Festival Variations : Haut de gamme

Centré sur les pianos et autres instruments à claviers, le très stimulant festival Variations propose sa 5e édition, entièrement en ligne.

Jérôme Provençal  • 17 mars 2021 abonné·es
Festival Variations : Haut de gamme
Respectivement DJ et percussionniste classique, Chloé et Vassilena Serafimova développent un langage hybride sophistiqué.
© Hana Ofangel

Événement organisé conjointement par le Lieu unique – vaste centre culturel pluridisciplinaire – et la Fondation BNP Paribas, le festival nantais Variations (créé en 2017) compte parmi les manifestations musicales les plus originales de France. Il se distingue d’abord par le choix de se focaliser sur les pianos et autres instruments à claviers (synthétiseurs, orgues, vibraphones, clavecins, accordéons, etc.) en explorant des univers très différents – de la musique (néo-)classique à la plus expérimentale en passant par le jazz, l’électronique, la musique contemporaine ou encore les musiques traditionnelles (revisitées, de préférence).

Si le programme comprend surtout des concerts, il inclut aussi des pièces de théâtre ou de danse/performance mettant en scène des claviers. L’inscription dans la ville constitue une autre spécificité marquante de Variations. Situé principalement au Lieu unique, le festival se déplace à travers Nantes, dans des espaces (chapelles, opéra, salles alternatives…) et des formats très variés.

Ayant été reportée de fin mars à fin octobre, l’édition 2020 a pu avoir lieu – en mode très réduit – in situ et in extremis, juste avant l’entrée en vigueur du deuxième confinement national. Au regard de l’incertitude persistante causée par la pandémie de Covid-19 dans le domaine -culturel, les -organisateurs ont choisi de maintenir l’édition 2021 aux dates prévues (20-28 mars) en la transposant sur Internet.

Une quinzaine de concerts (certains diffusés en direct, d’autres filmés préalablement) et une pièce de théâtre composent la partition de cette édition spéciale de Variations. Le tout est visible gratuitement via la chaîne YouTube du Lieu unique. Stars de la musique classique s’aventurant volontiers dans le champ de la modernité, Katia et Marielle Labèque sont de la partie. Les célèbres sœurs jouent ici une suite pour deux pianos adaptée de l’opéra de Philip Glass Les Enfants terribles (d’après le roman de Jean Cocteau), suite dont elles ont gravé récemment une interprétation sur disque.

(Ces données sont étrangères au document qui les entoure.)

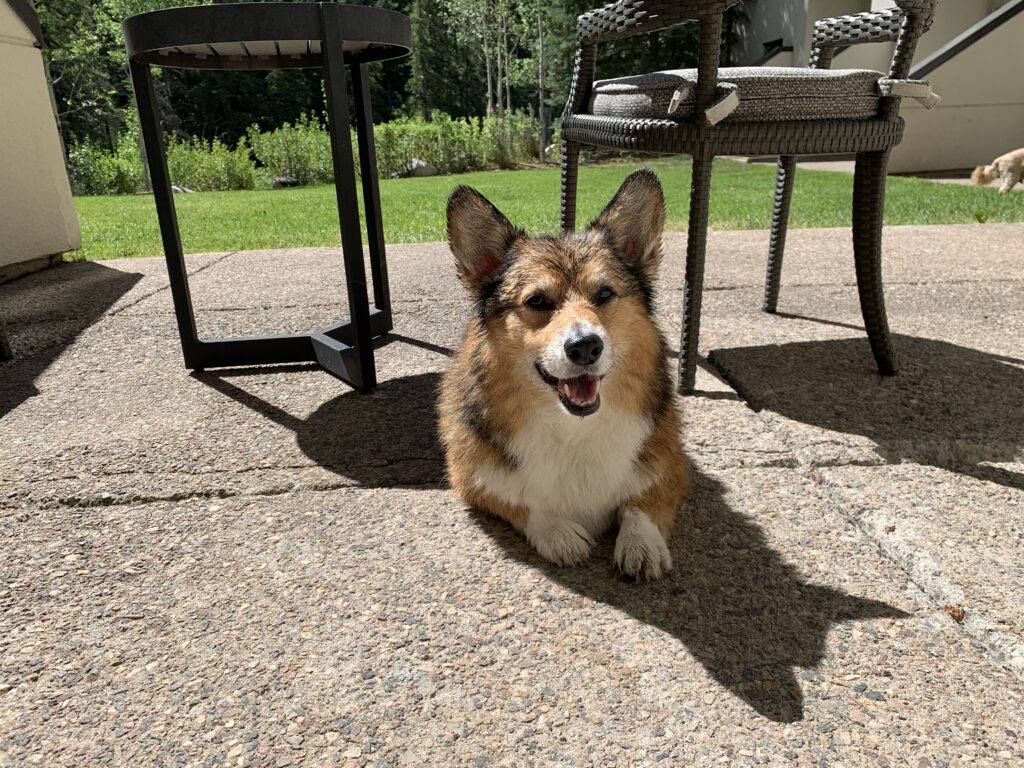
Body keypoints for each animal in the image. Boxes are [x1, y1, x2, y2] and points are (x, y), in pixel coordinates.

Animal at [436, 167, 692, 577]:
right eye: (537, 301)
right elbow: (522, 501)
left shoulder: (672, 467)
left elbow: (640, 504)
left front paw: (641, 543)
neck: (574, 430)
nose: (585, 346)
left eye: (605, 294)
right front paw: (557, 532)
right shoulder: (470, 479)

Contributeur du minimalisme américain (au moins) aussi important que Philip Glass, Steve Reich se trouve quant à lui mis à l’honneur avec Drumming. Composée au tout début des années 1970 et fortement influencée par les musiques africaines, cette ensorcelante pièce percussive se déploie durant environ une heure à partir d’un unique motif rythmique de huit notes, répété du début à la fin en suivant un processus minutieux de variations et de décalages. Très familier de l’œuvre de Reich, l’ensemble français Links – qui compte plusieurs percussionnistes dans ses rangs – fait résonner Drumming dans un dispositif scénique atypique et s’attache à en accroître le pouvoir hypnotique.

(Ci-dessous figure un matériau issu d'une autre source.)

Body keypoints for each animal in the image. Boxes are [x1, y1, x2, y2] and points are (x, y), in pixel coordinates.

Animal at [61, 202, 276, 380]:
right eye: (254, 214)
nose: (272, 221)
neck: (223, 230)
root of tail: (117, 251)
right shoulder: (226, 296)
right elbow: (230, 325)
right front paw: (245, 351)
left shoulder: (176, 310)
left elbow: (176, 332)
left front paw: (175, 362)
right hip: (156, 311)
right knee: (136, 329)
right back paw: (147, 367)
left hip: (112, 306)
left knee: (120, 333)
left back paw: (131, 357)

Un autre protagoniste essentiel de la musique moderne apparaît dans le programme en la personne de Brian Eno, explorateur invétéré de l’espace sonore. On lui doit en particulier l’invention dans les années 1970-1980 de l’ambient, style minimal et planant, via une série d’albums fondateurs. S’emparant du premier de ces albums, Music for Airports (1978), l’ensemble Social Silence en livre une version inédite qui conjugue intimement machines et instruments.

Au confluent de l’électronique et de l’acoustique opère également le duo formé par Chloé et Vassilena Serafimova. DJ et productrice, la première compte parmi les grandes figures féminines de l’électro tandis que la seconde est une remarquable percussionniste classique, virtuose du marimba (sorte de xylophone). Ensemble, elles développent un langage hybride très sophistiqué aux (per)mutations fascinantes – à découvrir bientôt aussi sur leur premier album, Sequenza, qui doit paraître en juin.

De son côté, le musicien et chanteur Bachar Mar-Khalifé – dont le piano est l’instrument fétiche – oscille très librement entre jazz contemporain, électro, musique libanaise et chanson française. Apparu en 2010, il compte déjà cinq superbes albums à son actif, le dernier en date (On/Off) étant sorti durant l’automne 2020. Il propose ici un récital solo intimiste.

En sus de ce survol sélectif des concerts, signalons Four For, spectacle de Halory Goerger en méditation libre autour de quatre individualités majeures de la musique moderne (Morton Feldman, John Cage, Éliane Radigue et Cornelius Cardew) : un insolite objet scénique, aussi captivant pour l’œil que pour l’oreille.